What you're building
A cloud analytics pipeline migrating Al-Bina'a's supply chain data from an on-premise database to BigQuery. The pipeline ingests data from four factories (different formats, different material coding schemes), transforms it through staging/intermediate/mart layers with cost-conscious design (partitioning, clustering, materialization strategy), implements RBAC for data governance, and provides the CFO with cost attribution by factory, product line, and project.
Tech stack
- dbt Core with DuckDB adapter (local development) and BigQuery adapter patterns (cloud target)
- DuckDB for local warehouse and development
- BigQuery patterns: partitioning, clustering, INFORMATION_SCHEMA.JOBS, RBAC
- Dagster for orchestration, scheduling, asset lineage
- Soda Core for data quality monitoring and trend-based checks
- MCP connections: DuckDB MCP (database access), Dagster MCP (pipeline observability)
- Git/GitHub for version control
Data sources
Four factory exports with different formats and material coding schemes:
| Factory | Format | Material codes | Key fields |
|---|---|---|---|
| F1 | CSV | SAP (MAT-BLK-001) | delivery_date, material_code, quantity_delivered, customer_name, billing_status |
| F2 | CSV | Internal (F2-101) | ship_date, item_code, qty, buyer, billing_type, quality_inspector (PII) |
| F3 | JSON | Precast (PC-A-001) | date, material, amount, client, billing |
| F4 | JSON | Precast (PC-B-001) | date, material, amount, client, billing |
Master mapping: material-mapping.xlsx reconciles all four coding schemes to standard codes.
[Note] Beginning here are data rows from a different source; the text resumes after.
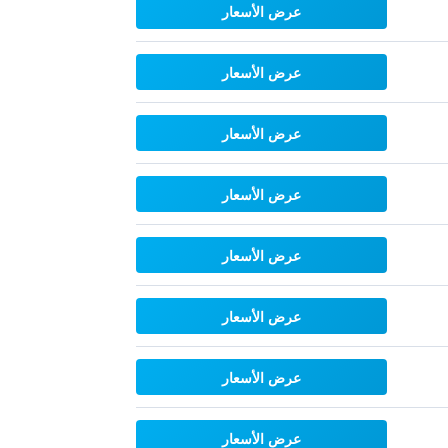
عرض الأسعار
عرض الأسعار
عرض الأسعار
عرض الأسعار
عرض الأسعار
عرض الأسعار
عرض الأسعار
عرض الأسعار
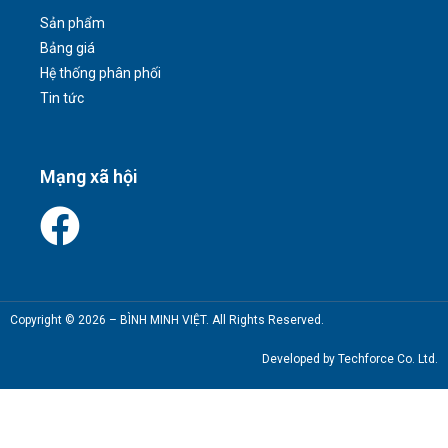
Sản phẩm
Bảng giá
Hệ thống phân phối
Tin tức
Mạng xã hội
Copyright © 2026 – BÌNH MINH VIỆT. All Rights Reserved.
Developed by Techforce Co. Ltd.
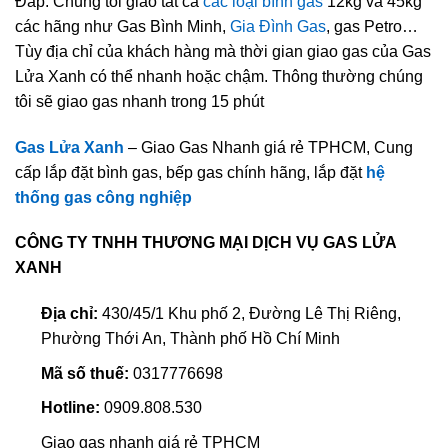
Đáp: Chúng tôi giao tất cả
các loại bình gas
12kg và 45kg
các hãng như Gas Bình Minh,
Gia Đình Gas
, gas Petro…
Tùy địa chỉ của khách hàng mà thời gian giao gas của Gas
Lửa Xanh có thể nhanh hoặc chậm. Thông thường chúng
tôi sẽ giao gas nhanh trong 15 phút
Gas Lửa Xanh
– Giao Gas Nhanh giá rẻ TPHCM, Cung
cấp lắp đặt bình gas, bếp gas chính hãng, lắp đặt
hệ
thống gas công nghiệp
CÔNG TY TNHH THƯƠNG MẠI DỊCH VỤ GAS LỬA
XANH
Địa chỉ:
430/45/1 Khu phố 2, Đường Lê Thị Riêng,
Phường Thới An, Thành phố Hồ Chí Minh
Mã số thuế:
0317776698
Hotline:
0909.808.530
Giao gas nhanh giá rẻ TPHCM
Three entries marked UNVERIFIED.
Schema design
Layer architecture
- Staging:
stg_factory1_deliveries,stg_factory2_deliveries,stg_factory3_production,stg_factory4_production-- source-conform, material codes resolved via mapping table - Intermediate:
int_deliveries_unified,int_production_unified-- cross-factory joins - Mart:
fct_daily_deliveries(partitioned by date, clustered by factory/product),fct_cost_attribution,dim_materials,dim_factories
Naming conventions
- Staging:
stg_[source]_[entity] - Intermediate:
int_[entity]_[qualifier] - Fact:
fct_[entity] - Dimension:
dim_[entity]
Partitioning and clustering
- Fact tables: partitioned by date (delivery_date/ship_date)
- fct_daily_deliveries: clustered by factory_id, product_line
- fct_cost_attribution: clustered by factory_id, project_code
Materialization strategy
- Staging: view (lightweight, always current)
- Intermediate: table (frequently joined)
- Fact: incremental (large, append for events, merge for dimensions)
- Dimension: table (small, full refresh)
Known data issues
- Factory 2 quality_inspector column contains full names (PII) -- must be masked for non-quality roles
- Material coding differs across all four factories -- mapping table required
- Some mapping entries are UNVERIFIED -- flag in quality checks
- Billing method varies (delivery vs milestone) -- affects when revenue appears
- Correction records appear as duplicates with different values (no correction flag)
RBAC roles
| Role | Access |
|---|---|
| data_engineer | Full access (debugging, development) |
| analyst | Mart-layer only, masked PII |
| quality_team | Quality data with inspector names visible |
| cfo_reporting | Cost attribution views only |
Quality testing strategy
- Staging: schema drift detection, column presence, data types, value ranges, null patterns
- Intermediate: join key correctness, material code resolution completeness
- Mart: business logic validation (cost totals match source), freshness constraints
Monitoring
- Business-outcome alerts (report freshness for CFO)
- Cost alerts (daily BigQuery spend by model)
- Trend-based monitoring (row count anomaly detection)
- Backfill annotation mechanism
Verification targets
- All four staging models resolve to standard material codes
- Cost attribution totals match source sums
- RBAC tested by querying as each role
- Incremental models handle schema evolution after full refresh
- Quality tests at all three layers (staging, intermediate, mart)
Commit convention
Commit after each unit of work. Messages describe what changed and why. Include the unit context in the message (e.g., "Add staging models with material code resolution").